Equator Principles Essential to Sustainable BankingWed, 02/19/2014 - 12:10
Sustainable banking is not a concept with a long and storied history. While different sectors of industry came to sustainable practices throughout the 1990s and 2000s, the banking sector remained mostly on the outside until June 2003. That month, 10 banks, including international heavy-hitters such as Barclays and Crédit Suisse, vowed to throw their support behind a new vision of financing. This vision would seek to fight against climate change, promote biodiversity, and seek to alleviate or offset negative impacts of projects on ecosystems, communities, and the climate, thus, the Equator Principles (EPs) were born. In their first iteration, the EPs were limited in several ways that sparked concern among NGOs over whether the EPs would have any bite at all. As they were initially devised, the EPs were only applied to project finance for infrastructure plans within the countries the signatories were based in. This covered such developments as power plants and pipelines. Secondly, the EPs were non-binding. In lieu of any real enforcement, the signatory banks allowed for rule by consensus, under which they would pledge to follow standards set by the International Finance Corporation (IFC), the private-sector lending arm of the World Bank.
In 2006, the IFC improved its standards by lifting the limitation on project finance to cover banks’ project advisory services while the investment barrier for projects was lowered from US$50 million to US$10 million. This was a commitment that was met by the EP members, who followed suit in strengthening their pledge in order to broaden the scope of the EPs to supervise a far wider range of potential deals. In the summer of 2013, after the EPs underwent their second alteration, the number of Equator Principles Financial Institutions (EPFIs) had reached 78 members across 35 countries, covering over 70 percent of international project finance debt in emerging markets. If followed, the new rules would mean that EPFIs would reject offers to finance projects that would result in significant environmental damage, or even pose the potential for such damage.
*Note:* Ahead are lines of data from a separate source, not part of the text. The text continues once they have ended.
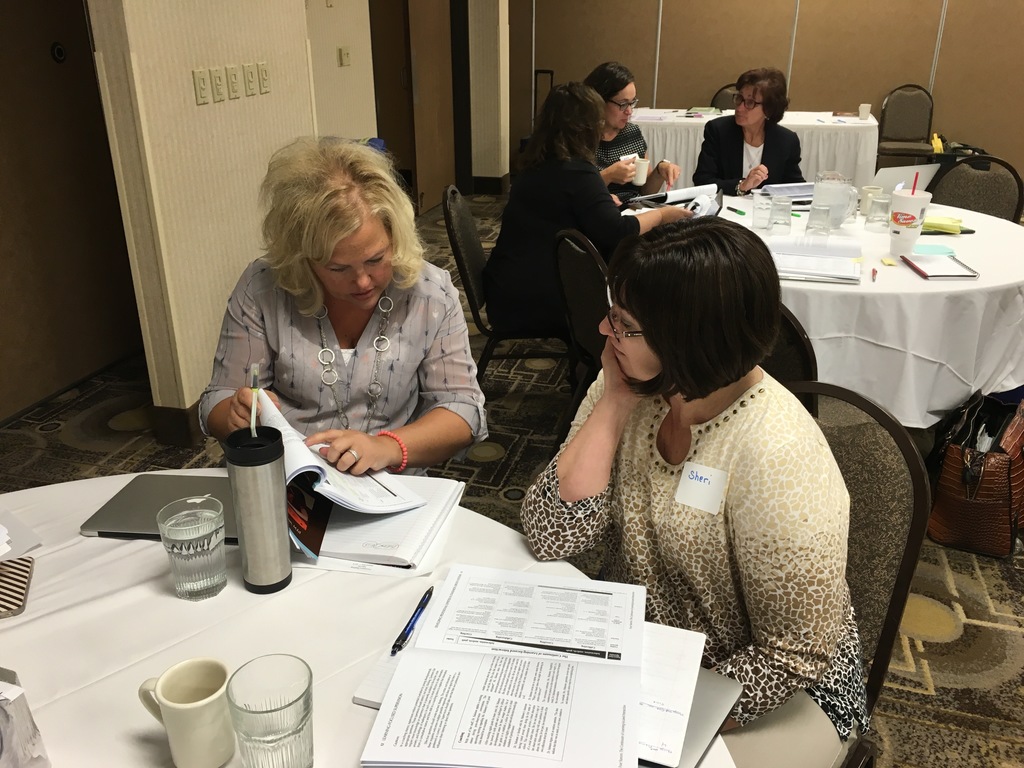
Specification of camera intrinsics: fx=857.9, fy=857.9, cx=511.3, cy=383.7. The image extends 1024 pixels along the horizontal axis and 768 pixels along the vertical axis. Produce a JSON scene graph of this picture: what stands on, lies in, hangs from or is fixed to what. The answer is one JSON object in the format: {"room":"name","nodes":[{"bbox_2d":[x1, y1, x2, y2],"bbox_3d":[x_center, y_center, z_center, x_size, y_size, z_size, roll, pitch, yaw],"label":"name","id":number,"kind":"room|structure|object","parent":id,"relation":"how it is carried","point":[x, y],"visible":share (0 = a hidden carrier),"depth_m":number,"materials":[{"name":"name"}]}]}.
{"room":"event hall","nodes":[
{"label":"event hall","id":0,"kind":"room"},
{"bbox_2d":[85,0,321,436],"bbox_3d":[-1.137,-1.357,3.252,0.149,2.923,1.295,6,24,15],"label":"left wall","id":1,"kind":"structure","parent":0,"point":[297,37],"depth_m":3.11,"materials":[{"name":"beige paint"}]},
{"bbox_2d":[0,0,141,422],"bbox_3d":[-1.960,-1.054,3.186,0.089,2.436,1.369,6,24,15],"label":"door","id":2,"kind":"structure","parent":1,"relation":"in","point":[71,72],"depth_m":3.54,"materials":[{"name":"brown wood"}]},
{"bbox_2d":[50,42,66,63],"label":"door lock","id":3,"kind":"object","parent":2,"relation":"attached to","point":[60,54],"visible":0.96,"depth_m":3.53,"materials":[{"name":"black"}]},
{"bbox_2d":[150,399,204,448],"bbox_3d":[-1.105,-0.032,3.695,0.211,0.141,1.118,6,24,15],"label":"baseboard","id":4,"kind":"structure","parent":1,"relation":"attached to","point":[187,431],"depth_m":3.23,"materials":[{"name":"brown wood"}]},
{"bbox_2d":[192,69,210,104],"bbox_3d":[-1.112,-1.065,3.077,0.013,0.117,0.075,6,24,15],"label":"light switch","id":5,"kind":"object","parent":1,"relation":"attached to","point":[202,84],"visible":0.97,"depth_m":3.07,"materials":[{"name":"plastic"}]},
{"bbox_2d":[210,67,226,101],"bbox_3d":[-1.084,-1.108,3.174,0.012,0.118,0.075,6,24,15],"label":"light switch","id":6,"kind":"object","parent":1,"relation":"attached to","point":[219,80],"visible":0.97,"depth_m":3.16,"materials":[{"name":"plastic"}]},
{"bbox_2d":[226,65,241,99],"bbox_3d":[-1.056,-1.149,3.270,0.012,0.119,0.075,6,24,15],"label":"light switch","id":7,"kind":"object","parent":1,"relation":"attached to","point":[234,80],"visible":0.97,"depth_m":3.26,"materials":[{"name":"plastic"}]},
{"bbox_2d":[242,63,256,95],"bbox_3d":[-1.027,-1.195,3.371,0.012,0.118,0.073,6,24,15],"label":"light switch","id":8,"kind":"object","parent":1,"relation":"attached to","point":[249,80],"visible":0.97,"depth_m":3.36,"materials":[{"name":"plastic"}]},
{"bbox_2d":[256,61,270,94],"bbox_3d":[-1.004,-1.242,3.479,0.012,0.119,0.075,6,24,15],"label":"light switch","id":9,"kind":"object","parent":1,"relation":"attached to","point":[263,78],"visible":0.97,"depth_m":3.47,"materials":[{"name":"beige plastic"}]},
{"bbox_2d":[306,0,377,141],"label":"hallway wall","id":10,"kind":"structure","parent":0,"point":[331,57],"depth_m":5.08,"materials":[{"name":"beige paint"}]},
{"bbox_2d":[337,46,350,66],"bbox_3d":[-0.987,-1.934,5.062,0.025,0.114,0.084,6,24,15],"label":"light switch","id":11,"kind":"object","parent":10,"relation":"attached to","point":[346,54],"visible":0.98,"depth_m":5.04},
{"bbox_2d":[368,0,418,205],"bbox_3d":[-0.996,-2.424,6.618,0.340,2.228,0.697,6,24,15],"label":"door","id":12,"kind":"structure","parent":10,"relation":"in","point":[403,132],"depth_m":6.68,"materials":[{"name":"brown wood"}]},
{"bbox_2d":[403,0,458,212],"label":"door","id":13,"kind":"structure","parent":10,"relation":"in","point":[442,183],"depth_m":6.78,"materials":[{"name":"brown wood"}]},
{"bbox_2d":[200,137,485,471],"bbox_3d":[-0.369,0.038,1.959,0.572,1.093,0.757,-3,23,-8],"label":"woman","id":14,"kind":"object","parent":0,"point":[412,334],"visible":0.78,"depth_m":1.79},
{"bbox_2d":[255,386,424,518],"bbox_3d":[-0.320,0.124,1.485,0.250,0.149,0.272,-15,27,-32],"label":"open book","id":15,"kind":"object","parent":14,"relation":"in","point":[365,480],"visible":0.64,"depth_m":1.44,"materials":[{"name":"white paper"}]},
{"bbox_2d":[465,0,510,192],"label":"column","id":16,"kind":"structure","parent":0,"point":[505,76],"depth_m":7.24,"materials":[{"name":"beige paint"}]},
{"bbox_2d":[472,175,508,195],"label":"baseboard","id":17,"kind":"structure","parent":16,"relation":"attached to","point":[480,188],"depth_m":7.73,"materials":[{"name":"wood"}]},
{"bbox_2d":[0,190,1022,767],"bbox_3d":[0.725,0.444,2.775,7.424,0.098,9.483,6,24,15],"label":"carpeted floor","id":18,"kind":"structure","parent":0,"point":[938,644],"depth_m":2.82,"materials":[{"name":"brown carpet"}]},
{"bbox_2d":[0,471,731,767],"bbox_3d":[-0.462,0.776,1.091,1.528,0.741,1.470,6,24,15],"label":"round table","id":19,"kind":"object","parent":18,"relation":"on","point":[179,601],"visible":0.49,"depth_m":1.18,"materials":[{"name":"white fabric"}]},
{"bbox_2d":[0,556,34,618],"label":"phone case","id":20,"kind":"object","parent":19,"relation":"on","point":[20,575],"visible":1,"depth_m":1.24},
{"bbox_2d":[0,508,41,561],"bbox_3d":[-0.863,0.245,1.285,0.262,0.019,0.263,6,24,15],"label":"paper","id":21,"kind":"object","parent":19,"relation":"on","point":[1,525],"visible":1,"depth_m":1.32,"materials":[{"name":"white paper"}]},
{"bbox_2d":[0,667,51,767],"bbox_3d":[-0.588,0.378,0.879,0.174,0.159,0.170,6,24,15],"label":"plastic bag","id":22,"kind":"object","parent":19,"relation":"on","point":[3,738],"visible":1,"depth_m":0.89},
{"bbox_2d":[80,473,239,541],"bbox_3d":[-0.541,0.204,1.439,0.286,0.018,0.190,2,23,5],"label":"laptop","id":23,"kind":"object","parent":19,"relation":"on","point":[98,521],"visible":0.59,"depth_m":1.42,"materials":[{"name":"metal"}]},
{"bbox_2d":[135,657,235,767],"bbox_3d":[-0.353,0.369,0.951,0.112,0.103,0.080,6,24,15],"label":"mug","id":24,"kind":"object","parent":19,"relation":"on","point":[196,704],"visible":0.99,"depth_m":0.93,"materials":[{"name":"ceramic"}]},
{"bbox_2d":[157,495,226,600],"bbox_3d":[-0.448,0.235,1.215,0.087,0.128,0.087,6,24,15],"label":"drinking glass","id":25,"kind":"object","parent":19,"relation":"on","point":[187,560],"visible":0.99,"depth_m":1.19,"materials":[{"name":"clear glass"}]},
{"bbox_2d":[224,424,290,592],"bbox_3d":[-0.356,0.178,1.217,0.077,0.231,0.078,6,24,15],"label":"tumbler","id":26,"kind":"object","parent":19,"relation":"on","point":[266,472],"visible":0.99,"depth_m":1.19,"materials":[{"name":"silver metal"}]},
{"bbox_2d":[249,364,260,438],"bbox_3d":[-0.386,0.039,1.294,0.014,0.109,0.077,-5,23,-12],"label":"pen","id":27,"kind":"object","parent":26,"relation":"in","point":[255,368],"visible":0.86,"depth_m":1.29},
{"bbox_2d":[225,655,313,767],"bbox_3d":[-0.249,0.368,0.904,0.086,0.133,0.086,6,24,15],"label":"drinking glass","id":28,"kind":"object","parent":19,"relation":"on","point":[285,706],"visible":1,"depth_m":0.89,"materials":[{"name":"clear glass"}]},
{"bbox_2d":[291,474,463,576],"bbox_3d":[-0.248,0.212,1.413,0.279,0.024,0.305,6,24,15],"label":"notebook","id":29,"kind":"object","parent":19,"relation":"on","point":[418,530],"visible":0.61,"depth_m":1.35,"materials":[{"name":"white paper"}]},
{"bbox_2d":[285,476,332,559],"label":"brochure","id":30,"kind":"object","parent":29,"relation":"on","point":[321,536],"visible":0.43,"depth_m":1.35,"materials":[{"name":"paper"}]},
{"bbox_2d":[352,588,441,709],"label":"notebook","id":31,"kind":"object","parent":19,"relation":"on","point":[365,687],"visible":0.18,"depth_m":1.08,"materials":[{"name":"white paper"}]},
{"bbox_2d":[390,585,434,656],"bbox_3d":[-0.132,0.320,1.168,0.010,0.010,0.137,6,24,15],"label":"pen","id":32,"kind":"object","parent":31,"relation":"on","point":[429,592],"visible":0.99,"depth_m":1.15,"materials":[{"name":"blue plastic"}]},
{"bbox_2d":[360,565,648,767],"bbox_3d":[0.043,0.342,1.058,0.366,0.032,0.381,6,24,15],"label":"document stack","id":33,"kind":"object","parent":19,"relation":"on","point":[380,736],"visible":0.99,"depth_m":1.02,"materials":[{"name":"white paper"}]},
{"bbox_2d":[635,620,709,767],"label":"notebook","id":34,"kind":"object","parent":19,"relation":"on","point":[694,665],"visible":0.36,"depth_m":1.03,"materials":[{"name":"white paper"}]},
{"bbox_2d":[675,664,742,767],"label":"laptop","id":35,"kind":"object","parent":19,"relation":"on","point":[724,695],"visible":0.22,"depth_m":1.01,"materials":[{"name":"metal"}]},
{"bbox_2d":[443,186,570,379],"bbox_3d":[0.027,-0.320,3.414,0.544,0.877,0.515,1,23,3],"label":"chair","id":36,"kind":"object","parent":18,"relation":"on","point":[456,252],"visible":0.55,"depth_m":3.26,"materials":[{"name":"black"}]},
{"bbox_2d":[482,82,690,336],"bbox_3d":[0.270,-0.625,3.241,0.713,0.957,0.577,-12,26,-27],"label":"woman","id":37,"kind":"object","parent":36,"relation":"on","point":[594,104],"visible":0.73,"depth_m":3.09},
{"bbox_2d":[550,226,610,438],"bbox_3d":[0.422,-0.107,2.937,0.535,0.873,0.503,-9,25,-21],"label":"chair","id":38,"kind":"object","parent":18,"relation":"on","point":[590,259],"visible":0.34,"depth_m":2.78,"materials":[{"name":"black"}]},
{"bbox_2d":[709,84,738,109],"bbox_3d":[1.885,-2.073,7.381,0.487,0.905,0.529,13,26,28],"label":"chair","id":39,"kind":"object","parent":18,"relation":"on","point":[726,87],"visible":0.19,"depth_m":7.40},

Criticism of the EPs started almost as soon as they were born, especially among NGOs and social groups that were skeptical of banks voluntarily taking on socially responsible measures. An early flaring point was the Baku-Tbilisi-Ceylan pipeline running from the Caspian Sea to the Mediterranean. In 2004, eight EPFIs and the IFC itself supported this project despite NGOs reporting a great number of breaches, which proved to be a stern test for the EPs public reputation. Another concern that the EPFIs might press the IFC to water down its standards to benefit them was met with a stern response from member banks. Many of the larger EPFIs have taken their own measures and begun publicizing their own compliance with the EPs, showing how many projects have been accepted and rejected under EP regulations, as well as the positive ecological impact of already financed projects.
Two wholly Mexican banks, CIBanco and Banorte, have joined so far, both of them doing so in early 2012. BBVA Bancomer is also in but its Spanish owner, BBVA, joined way back in 2004. Mexico has not been the only Latin American country whose banks have seen the EP light. Brazil has five members, while Argentina, Chile, Colombia, Costa Rica, Peru and Uruguay each have one. The traction the EPs have gained in Latin America and Africa has seen them obtain more credibility as a global initiative.
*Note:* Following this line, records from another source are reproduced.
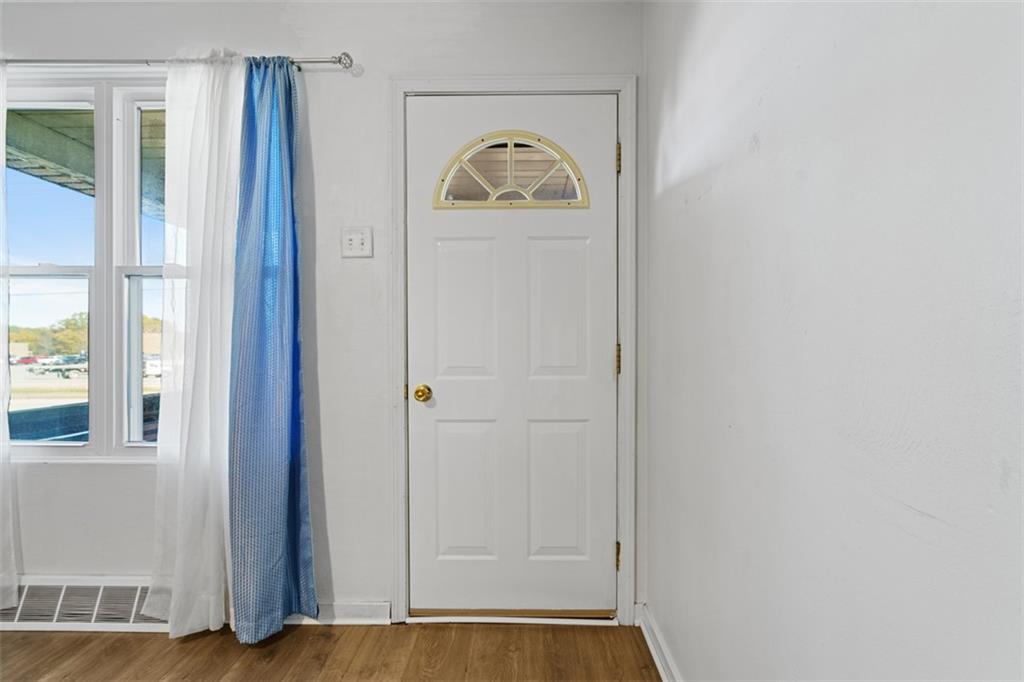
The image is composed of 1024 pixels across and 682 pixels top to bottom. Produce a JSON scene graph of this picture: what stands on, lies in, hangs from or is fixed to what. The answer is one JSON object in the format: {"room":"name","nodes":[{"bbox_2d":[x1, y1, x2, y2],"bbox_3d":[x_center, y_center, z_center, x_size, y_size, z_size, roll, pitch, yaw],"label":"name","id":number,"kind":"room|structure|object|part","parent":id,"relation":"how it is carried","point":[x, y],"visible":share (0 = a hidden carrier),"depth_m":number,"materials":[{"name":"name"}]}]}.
{"room":"entryway","nodes":[
{"label":"entryway","id":0,"kind":"room"},
{"bbox_2d":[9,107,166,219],"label":"porch roof","id":1,"kind":"object","parent":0,"point":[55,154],"visible":0.22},
{"bbox_2d":[0,1,646,625],"bbox_3d":[-1.438,-0.170,1.831,3.941,2.558,0.163,0,0,1],"label":"back wall","id":2,"kind":"structure","parent":0,"point":[379,90],"depth_m":1.74,"materials":[{"name":"white paint"}]},
{"bbox_2d":[0,577,167,631],"bbox_3d":[-1.685,1.005,1.737,0.938,0.171,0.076,0,0,1],"label":"vent","id":3,"kind":"object","parent":2,"relation":"attached to","point":[39,595],"visible":0.75,"depth_m":1.73,"materials":[{"name":"white metal"}]},
{"bbox_2d":[3,72,169,461],"bbox_3d":[-1.610,-0.276,1.808,1.234,1.501,0.125,0,0,1],"label":"window","id":4,"kind":"structure","parent":2,"relation":"in","point":[119,283],"depth_m":1.80,"materials":[{"name":"clear glass"}]},
{"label":"sash","id":5,"kind":"part","parent":4,"relation":"part of","materials":[{"name":"white plastic"}]},
{"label":"sash","id":6,"kind":"part","parent":4,"relation":"part of","materials":[{"name":"white plastic"}]},
{"bbox_2d":[1,54,352,70],"bbox_3d":[-1.594,-1.037,1.720,1.948,0.062,0.111,0,0,1],"label":"curtain rod","id":7,"kind":"object","parent":2,"relation":"attached to","point":[335,62],"visible":0.7,"depth_m":1.68,"materials":[{"name":"silver metal"}]},
{"bbox_2d":[0,66,19,605],"bbox_3d":[-2.113,-0.056,1.627,0.668,2.095,0.090,0,0,1],"label":"white curtain","id":8,"kind":"object","parent":7,"relation":"hanging from","point":[1,187],"visible":0.99,"depth_m":1.64,"materials":[{"name":"white fabric"}]},
{"bbox_2d":[145,55,241,633],"bbox_3d":[-1.132,-0.004,1.669,0.378,2.175,0.118,0,0,1],"label":"white sheer curtain","id":9,"kind":"object","parent":7,"relation":"hanging from","point":[211,603],"visible":0.8,"depth_m":1.67,"materials":[{"name":"white fabric"}]},
{"bbox_2d":[226,55,318,642],"bbox_3d":[-0.887,0.012,1.666,0.325,2.169,0.195,0,0,1],"label":"blue curtain","id":10,"kind":"object","parent":7,"relation":"hanging from","point":[269,511],"visible":0.98,"depth_m":1.66,"materials":[{"name":"blue fabric"}]},
{"bbox_2d":[286,601,391,625],"bbox_3d":[-1.128,1.062,1.782,1.352,0.091,0.018,0,0,1],"label":"baseboard","id":11,"kind":"structure","parent":2,"relation":"attached to","point":[375,609],"depth_m":1.77,"materials":[{"name":"white paint"}]},
{"bbox_2d":[341,226,372,258],"bbox_3d":[-0.596,-0.381,1.736,0.116,0.117,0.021,0,0,1],"label":"light switch","id":12,"kind":"object","parent":2,"relation":"attached to","point":[359,247],"visible":0.98,"depth_m":1.74,"materials":[{"name":"white plastic"}]},
{"bbox_2d":[390,75,635,626],"bbox_3d":[0.006,0.059,1.750,0.936,2.080,0.023,0,0,1],"label":"door frame","id":13,"kind":"structure","parent":2,"relation":"attached to","point":[628,573],"depth_m":1.73,"materials":[{"name":"white paint"}]},
{"bbox_2d":[406,91,615,615],"bbox_3d":[0.011,0.092,1.782,0.831,1.998,0.110,0,0,1],"label":"front door","id":14,"kind":"structure","parent":13,"relation":"in","point":[431,247],"depth_m":1.79,"materials":[{"name":"white paint"}]},
{"bbox_3d":[-0.181,-0.092,1.781,0.214,0.572,0.059,0,0,1],"label":"panel","id":15,"kind":"part","parent":14,"relation":"part of","materials":[{"name":"white paint"}]},
{"bbox_3d":[-0.184,0.610,1.804,0.226,0.551,0.053,0,0,1],"label":"panel","id":16,"kind":"part","parent":14,"relation":"part of","materials":[{"name":"white paint"}]},
{"bbox_2d":[431,133,589,209],"bbox_3d":[-0.010,-0.675,1.795,0.606,0.317,0.036,0,0,1],"label":"door window","id":17,"kind":"structure","parent":14,"relation":"in","point":[441,179],"depth_m":1.79,"materials":[{"name":"glass"}]},
{"bbox_3d":[0.168,-0.092,1.771,0.224,0.547,0.056,0,0,1],"label":"panel","id":18,"kind":"part","parent":14,"relation":"part of","materials":[{"name":"white paint"}]},
{"bbox_3d":[0.174,0.605,1.795,0.240,0.539,0.054,0,0,1],"label":"panel","id":19,"kind":"part","parent":14,"relation":"part of","materials":[{"name":"white paint"}]},
{"bbox_3d":[0.432,0.879,1.864,0.019,0.100,0.022,0,0,1],"label":"hinge","id":20,"kind":"part","parent":13,"relation":"part of","materials":[{"name":"gold metal"}]},
{"bbox_3d":[0.423,0.080,1.826,0.018,0.118,0.021,0,0,1],"label":"hinge","id":21,"kind":"part","parent":13,"relation":"part of","materials":[{"name":"gold metal"}]},
{"bbox_3d":[0.421,-0.713,1.807,0.017,0.105,0.020,0,0,1],"label":"hinge","id":22,"kind":"part","parent":13,"relation":"part of","materials":[{"name":"gold metal"}]},
{"bbox_2d":[0,621,662,681],"bbox_3d":[-1.251,1.165,0.203,4.268,0.101,4.260,0,0,1],"label":"floor","id":23,"kind":"structure","parent":0,"point":[279,643],"depth_m":1.59,"materials":[{"name":"brown wood"}]},
{"bbox_2d":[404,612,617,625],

The EPIII (third version of the EPs adopted in April 2013) now place far more stringent demands on clients seeking to gain loans from EPFIs, as well as on the banks themselves. The EPIII added two measures to the portfolio of EP solutions. These are: project-related corporate loans with a tenor of at least two years where the loan is dedicated to a single project over which the borrower has control, and bridge loans with a tenor of less than two years that are intended to be refinanced by project finance or project-related corporate loans. After a transition period in 2014, EPFIs will need to require from clients regular reports about the emission levels of greenhouse gases in the operations of projects that emit over 100,000 tonnes of carbon dioxide equivalent. Such potentially polluting projects will also be required to provide a detailed analysis of alternatives that would result in fewer emissions. Such an analysis cannot be provided for operations alone, as it must detail feasible options through which to reduce greenhouse gas emissions during a project’s various stages, including design, construction, and operation. The more strict rules for loans under the EPs were not developed by the EPFIs themselves but were part of an upgrade in the IFC Performance Standards, which govern much of the content of the EPs.
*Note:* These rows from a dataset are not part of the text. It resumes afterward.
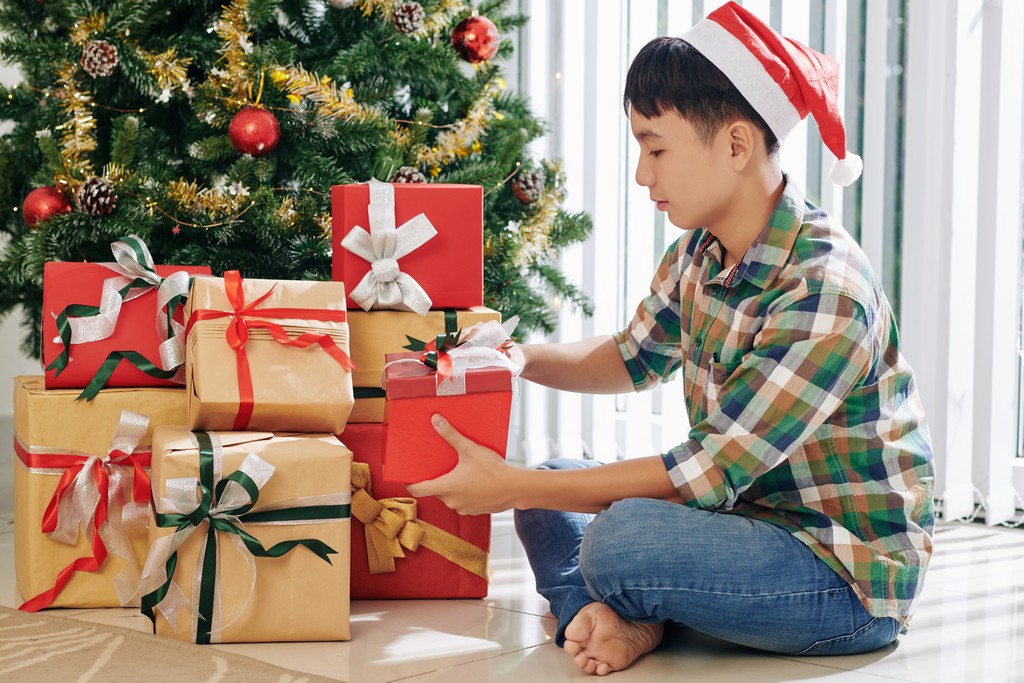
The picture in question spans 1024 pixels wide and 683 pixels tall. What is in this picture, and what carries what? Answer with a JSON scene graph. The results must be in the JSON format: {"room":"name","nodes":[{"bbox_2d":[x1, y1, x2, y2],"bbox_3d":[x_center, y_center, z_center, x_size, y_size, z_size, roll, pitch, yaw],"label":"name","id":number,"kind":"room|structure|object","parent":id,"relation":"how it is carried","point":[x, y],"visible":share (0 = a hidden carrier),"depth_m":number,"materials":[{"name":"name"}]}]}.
{"room":"living room","nodes":[
{"label":"living room","id":0,"kind":"room"},
{"bbox_2d":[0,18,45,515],"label":"wall","id":1,"kind":"structure","parent":0,"point":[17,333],"depth_m":4.74,"materials":[{"name":"white paint"}]},
{"bbox_2d":[1,506,1023,682],"bbox_3d":[-0.519,0.544,1.755,5.051,0.105,5.843,4,5,42],"label":"floor","id":2,"kind":"structure","parent":0,"point":[375,624],"depth_m":3.22,"materials":[{"name":"tile"}]},
{"bbox_2d":[13,377,187,611],"bbox_3d":[-0.596,0.214,3.564,0.267,0.308,0.296,-1,4,-15],"label":"gift box","id":3,"kind":"object","parent":2,"relation":"on","point":[33,395],"visible":0.55,"depth_m":3.42,"materials":[{"name":"beige paper"}]},
{"bbox_2d":[21,402,155,616],"bbox_3d":[-0.587,0.234,3.415,0.192,0.258,0.202,4,5,42],"label":"ribbon","id":4,"kind":"object","parent":3,"relation":"attached to","point":[111,453],"visible":0.95,"depth_m":3.38,"materials":[{"name":"red fabric"}]},
{"bbox_2d":[41,260,209,387],"bbox_3d":[-0.580,-0.035,3.611,0.233,0.199,0.237,0,4,-13],"label":"red gift box","id":5,"kind":"object","parent":3,"relation":"on","point":[47,273],"visible":0.59,"depth_m":3.50,"materials":[{"name":"red paper"}]},
{"bbox_2d":[50,235,192,402],"bbox_3d":[-0.556,-0.035,3.501,0.195,0.222,0.201,4,5,42],"label":"ribbon bow","id":6,"kind":"object","parent":5,"relation":"attached to","point":[135,255],"visible":0.96,"depth_m":3.48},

The scope of the EPIII and the commitment that member banks have shown has been reflected in changes to banks’ internal processes and beyond. The roster of a bank’s staff now includes trained staff that can plan environmental impact assessments or advise on whether loan proposals are viable under the EPs. In the broader financial world, development banks and export credit agencies have grasped the idea and are using standards that are closely based on their EPs, providing a continuity of requirements that spreads outside the current roster of EPFIs. Furthermore, the concept of the EPs has trickled down to companies seeking loans. Financial consultants report being increasingly approached by clients wanting advice on how to ensure their projects meet the Equator Principles.